# How to find skilled work in Mexico?



## willow316 (Feb 26, 2010)

Hi, 

Im a British National currently resident in Australia. I was sponsored in Australia 4 years ago as an IT Systems Engineer. By the time I consider a move I will be a dual British/Australian Citizen.

I have some freinds in Mexico (Monterrey) and want to consider moving there to work and see if I can fit into Mexican life (having visted last year, and again in a few months I felt more affection than I ever did before moving to Australia). Its also been an ambition to become fluent in Spanish.

I am hoping my skill is somthing that can help me get the FM2 visa (?), and if so does anyone have any advice for Companies / Recruitment Agencies who specilise in bringing my skill to Mexico?

I would have to work for a US/UK or other English speaking organisation 

any info helpful or otherwise on my plight will be great

Thanks

Willow


----------



## RVGRINGO (May 16, 2007)

Welcome to the forum.
Your friends in Monterrey may be your best source of information on opportunities. Of course, an online search may turn up some IT needs, especially if you query in Spanish.
The other option would be to visit as a tourist for up to six months and do your own search. You would need a company offer of employment to stand a chance of getting a work visa.


----------



## willow316 (Feb 26, 2010)

RVGRINGO said:


> Welcome to the forum.
> Your friends in Monterrey may be your best source of information on opportunities. Of course, an online search may turn up some IT needs, especially if you query in Spanish.
> The other option would be to visit as a tourist for up to six months and do your own search. You would need a company offer of employment to stand a chance of getting a work visa.


thanks for that RV, that was exactly how I got my first residency Visa for Oz, however at that point I was on a working Holiday Visa (12months) so I could support myself while seeking employment. Of course the other major difference is Australia being an English speaking country!

If I came on the 180 day visa and started pushing my CV around...is this somthing that immigration (if they found out) would frown upon?

Thanks for your time, 

Willow


----------



## RVGRINGO (May 16, 2007)

In Mexico, it is all about personal contact, face to face, with potential employers. Actually, it is much better to have an introduction. So, networking is very important and who you know can often trump what you know. INM won't bother you while looking for work. They only become involved when you have an offer and need to apply for a working visa. Some of those details are due to change in May, so we expect a long period of immigration confusion. That's the month that we have to renew, so I expect that we'll experience some of it.


----------



## fespinosa (Feb 27, 2010)

Willow,

There is an american recruiter named Kevin Payne that specializes in doing IT recruiting in Monterrey

Let me know your email to send you his contact information. 

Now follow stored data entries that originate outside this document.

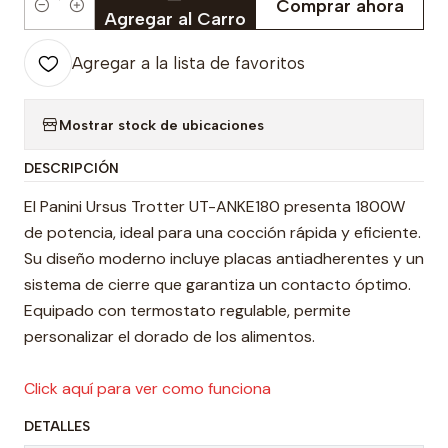
Comprar ahora
Cantidad
Agregar al Carro
Agregar a la lista de favoritos
Mostrar stock de ubicaciones
DESCRIPCIÓN
El Panini Ursus Trotter UT-ANKE180 presenta 1800W
de potencia, ideal para una cocción rápida y eficiente.
Su diseño moderno incluye placas antiadherentes y un
sistema de cierre que garantiza un contacto óptimo.
Equipado con termostato regulable, permite
personalizar el dorado de los alimentos.
Click aquí para ver como funciona
DETALLES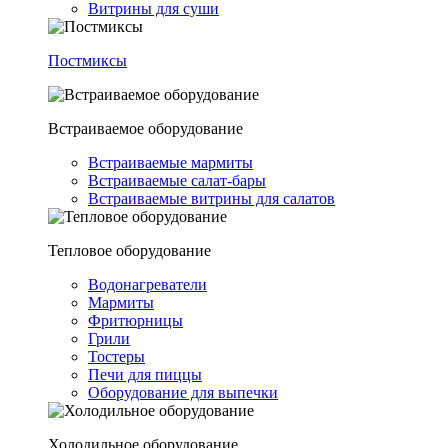
Витрины для суши
Постмиксы
Встраиваемое оборудование
Встраиваемые мармиты
Встраиваемые салат-бары
Встраиваемые витрины для салатов
Тепловое оборудование
Водонагреватели
Мармиты
Фритюрницы
Грили
Тостеры
Печи для пиццы
Оборудование для выпечки
Холодильное оборудование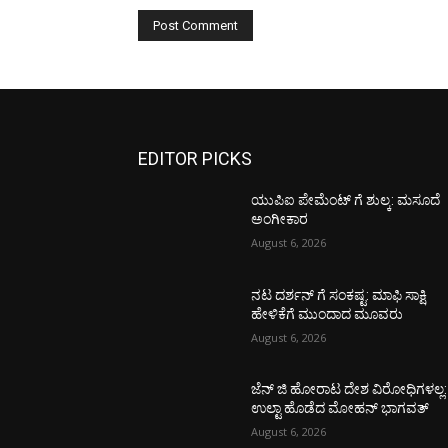
EDITOR PICKS
ಯುಪಿಐ ಪೇಮೆಂಟ್ ಗೆ ಶುಲ್ಕ: ಮಸೂದೆ
ಅಂಗೀಕಾರ
August 6, 2026
ನಟ ದರ್ಶನ್ ಗೆ ಸಂಕಷ್ಟ: ಮಾಫಿ ಸಾಕ್ಷಿ
ಹೇಳಿಕೆಗೆ ಮುಂದಾದ ಮೂವರು
August 6, 2026
ಜೆನ್ ಜಿ ಹೋರಾಟ ದೇಶ ವಿರೋಧಿಗಳಲ್ಲ:
ಉಲ್ಟಾ ಹೊಡೆದ ಮೋಹನ್ ಭಾಗವತ್
August 6, 2026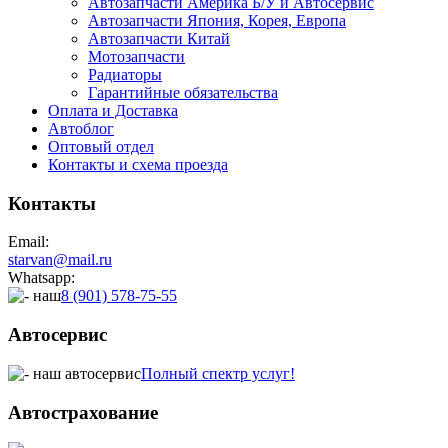
Автозапчасти Америка Б/У и Автосервис
Автозапчасти Япония, Корея, Европа
Автозапчасти Китай
Мотозапчасти
Радиаторы
Гарантийные обязательства
Оплата и Доставка
Автоблог
Оптовый отдел
Контакты
и схема проезда
Контакты
Email:
starvan@mail.ru
Whatsapp:
8 (901) 578-75-55
Автосервис
Полный спектр услуг!
Автострахование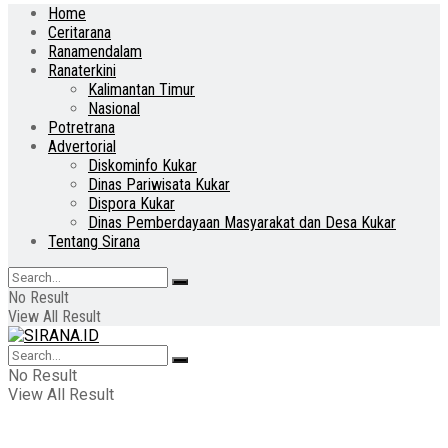
Home
Ceritarana
Ranamendalam
Ranaterkini
Kalimantan Timur
Nasional
Potretrana
Advertorial
Diskominfo Kukar
Dinas Pariwisata Kukar
Dispora Kukar
Dinas Pemberdayaan Masyarakat dan Desa Kukar
Tentang Sirana
No Result
View All Result
No Result
View All Result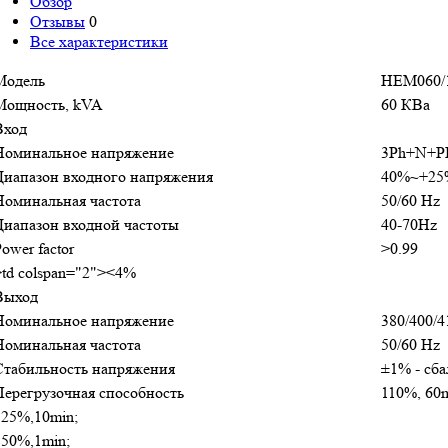
Обзор
Отзывы
0
Все характеристики
Модель
HEM060/
Мощность, kVA
60 КВа
Вход
Номинальное напряжение
3Ph+N+PE
Диапазон входного напряжения
40%~+25
Номинальная частота
50/60 Hz
Диапазон входной частоты
40-70Hz
ower factor
>0.99
>td colspan="2"><4%
Выход
Номинальное напряжение
380/400/
Номинальная частота
50/60 Hz
Стабильность напряжения
±1% - сба
Перегрузочная способность
110%, 60m
125%,10min;
150%,1min;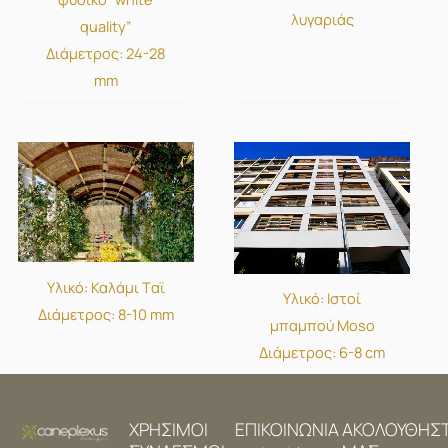
λυγαριάς
quality”
Διάμετρος: 24-28
mm
Υλικό: Καλάμι Tαϊ
Υλικό: Ιστοί
Διάμετρος: 8-10 mm
μπαμπού Moso
Διάμετρος: 6-8 cm
ΧΡΗΣΙΜΟΙ
ΕΠΙΚΟΙΝΩΝΙΑ
ΑΚΟΛΟΥΘΗΣ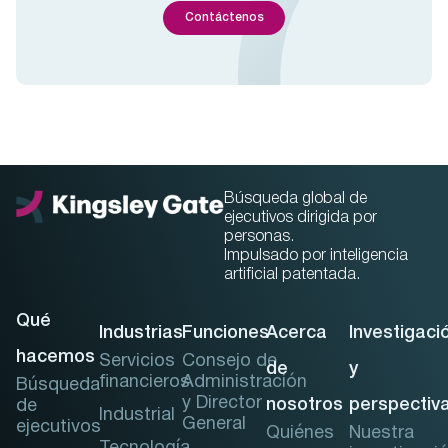
Contáctenos
Búsqueda global de
ejecutivos dirigida por
personas.
Impulsado por inteligencia
artificial patentada.
Qué
Industrias
Funciones
Acerca
Investigaci
hacemos
Servicios
Consejo de
de
y
financieros
Administración
Búsqueda
y Director
nosotros
perspectiv
de
Industrial
General
ejecutivos
Quiénes
Nuestra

Since I am new to this website I am not allowed to post URLs to other sites
until I have made 4 posts or more.

Good luck



willow316 said:


> Hi,
> 
> Im a British National currently resident in Australia. I was sponsored in Australia 4 years ago as an IT Systems Engineer. By the time I consider a move I will be a dual British/Australian Citizen.
> 
> ...


----------



## Barbara S (Jan 28, 2010)

Before you come to Mexico it might be a good idea to get your university transcripts and/or certificates apostalized. (It has to do with the Hague Convention for countries to recognize each other's documents.) I had to do this to get an FM3 as a "técnico" so I could teach English in Mexico.


----------



## Rodrigo84 (Mar 5, 2008)

Barbara S said:


> Before you come to Mexico it might be a good idea to get your university transcripts and/or certificates apostalized. (It has to do with the Hague Convention for countries to recognize each other's documents.) I had to do this to get an FM3 as a "técnico" so I could teach English in Mexico.


For some reason my cousin never had to do this, we worked as an executive in a multinational corporation and had asked about this, but they told him not for his type of position. I've also known other expats who worked in lower levels of corporations and have never been asked to do this. I guess for certain positions it's required.


----------



## willow316 (Feb 26, 2010)

Thanks everyone your advice is great!

fespinosa - my email is willow316 (hotmail com).

Look fwd to hearing from you


----------



## jlms (May 15, 2008)

Try Citigroup (BANAMEX).

They do internal IT support from there globally (some internal work has been outsourced there) and one must speak English, so I suppose they would be interested to talk to somebody like you.

I have no contacts there funnily enough, but they manage all recruitment form the website , which you will find easily.

All major IT corporations and consultancies have shops in Mexico and often are bilingual, so their websites should be one of your first ports of call.


----------



## willow316 (Feb 26, 2010)

Brilliant thanks  I have already come across a few but Citigroup would be a good one!!



jlms said:


> Try Citigroup (BANAMEX).
> 
> They do internal IT support from there globally (some internal work has been outsourced there) and one must speak English, so I suppose they would be interested to talk to somebody like you.
> 
> ...


----------